I’ve lived in Asian for most of the last twenty years in both Vietnam and Malaysia. And while their cultures and histories are varied to say the least, there are some common themes which are obvious to me in many ways. One of these cultural themes which I have experienced on countless occasions in both countries is something I call symbolism over substance.

I ran into it again today as I was taking my son to register for his motorbike license.

Now before I give away the clear example, let me clarify what I mean by symbolism over substance. There are times (many in fact) when an outward gesture or a symbolic overture or a acknowledgement of a procedure is much more important than the actual substance of what we we are talking about. One has to show deference to authority. You don’t have to believe it in your heart. One has to put on an outward show regardless of what you might really think. One has to make symbolic attempts to make it look like something is actually getting done, when it actually isn’t. (Such as the 100 meter bike line symbolically put outside our school which will never be extended, is not used, and regularly used for parking spots for cars. There was a great ceremony when it was put in, however.)

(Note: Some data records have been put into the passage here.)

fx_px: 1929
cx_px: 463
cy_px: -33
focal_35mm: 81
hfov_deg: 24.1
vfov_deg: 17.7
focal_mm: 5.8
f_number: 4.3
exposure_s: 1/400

Symbolic gestures is simply more important than having a substantive, and quantitative measurement behind it. And please, don’t get me wrong. This is not a judgment against Asian culture. Not at all. It’s an acknowledgment that east-west have very different cultural orientations. I’ve had to learn how to live with these differences as I’m sure an Asian living in America will have to learn the flip side of the coin.

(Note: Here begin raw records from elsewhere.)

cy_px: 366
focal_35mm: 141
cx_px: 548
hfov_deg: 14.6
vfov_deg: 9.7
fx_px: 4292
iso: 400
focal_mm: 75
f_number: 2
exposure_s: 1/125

In today’s episode, we learned that my son will need to attend a lecture on driving theory. It’s six hours long, and it covers all the basics he’ll need to know. Sounds fine and logical. Kind of like a driver’s ed course. Makes sense. Except for one thing: it’s in Bahasa Malaya and not English. My son doesn’t speak Bahasa. They don’t translate. They don’t provide English material. He just has to sit there. The lady at the driver’s school said, “Yes, these six hours mean nothing. You just have to do it to get the certificate.” Others have told me to “make sure your son bring’s his phone or ipad. He’ll get very bored.” It doesn’t matter what he does during that time. He doesn’t have to pay attention, nor is he expected to. He just has to be there to get the certificate.

It reminds me of my friend in Vietnam and one day I asked what she was doing this weekend. She said that she had to take an English test. I said, “What test?”

“Oh,” she replied. “It’s not my test. I need to take it for my cousin. Her English is terrible, but she needs the certificate so she can get a better job. So I’m taking the test for her.”

All right then. Symbolism over substance strikes again.